======== Records for processing

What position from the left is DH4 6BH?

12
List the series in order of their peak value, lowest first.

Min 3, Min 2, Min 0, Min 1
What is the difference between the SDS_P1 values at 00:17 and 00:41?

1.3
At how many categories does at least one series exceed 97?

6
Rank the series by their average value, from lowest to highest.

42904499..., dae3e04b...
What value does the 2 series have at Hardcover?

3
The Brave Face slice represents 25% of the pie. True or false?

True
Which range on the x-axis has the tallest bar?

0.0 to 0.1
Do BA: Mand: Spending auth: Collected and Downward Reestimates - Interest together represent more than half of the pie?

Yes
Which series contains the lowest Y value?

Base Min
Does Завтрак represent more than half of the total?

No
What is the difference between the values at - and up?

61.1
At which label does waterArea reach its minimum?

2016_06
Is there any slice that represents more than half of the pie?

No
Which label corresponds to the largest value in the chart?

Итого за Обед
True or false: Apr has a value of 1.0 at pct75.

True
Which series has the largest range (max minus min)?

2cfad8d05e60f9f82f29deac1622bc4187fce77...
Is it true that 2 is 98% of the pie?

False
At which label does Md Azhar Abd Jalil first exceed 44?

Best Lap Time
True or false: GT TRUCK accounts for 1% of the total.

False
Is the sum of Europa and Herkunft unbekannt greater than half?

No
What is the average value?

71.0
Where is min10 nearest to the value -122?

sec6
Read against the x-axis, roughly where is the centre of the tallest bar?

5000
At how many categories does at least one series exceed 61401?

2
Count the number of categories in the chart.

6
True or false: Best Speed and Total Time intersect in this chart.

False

================

▶ Directions for this task
Copy the entries from the start of the records through the line containing "Do BA: Mand: Spending" as a numbered list, including that line and omitting blank lines.

▶ Answer section
1. What position from the left is DH4 6BH?
2. 12
3. List the series in order of their peak value, lowest first.
4. Min 3, Min 2, Min 0, Min 1
5. What is the difference between the SDS_P1 values at 00:17 and 00:41?
6. 1.3
7. At how many categories does at least one series exceed 97?
8. 6
9. Rank the series by their average value, from lowest to highest.
10. 42904499..., dae3e04b...
11. What value does the 2 series have at Hardcover?
12. 3
13. The Brave Face slice represents 25% of the pie. True or false?
14. True
15. Which range on the x-axis has the tallest bar?
16. 0.0 to 0.1
17. Do BA: Mand: Spending auth: Collected and Downward Reestimates - Interest together represent more than half of the pie?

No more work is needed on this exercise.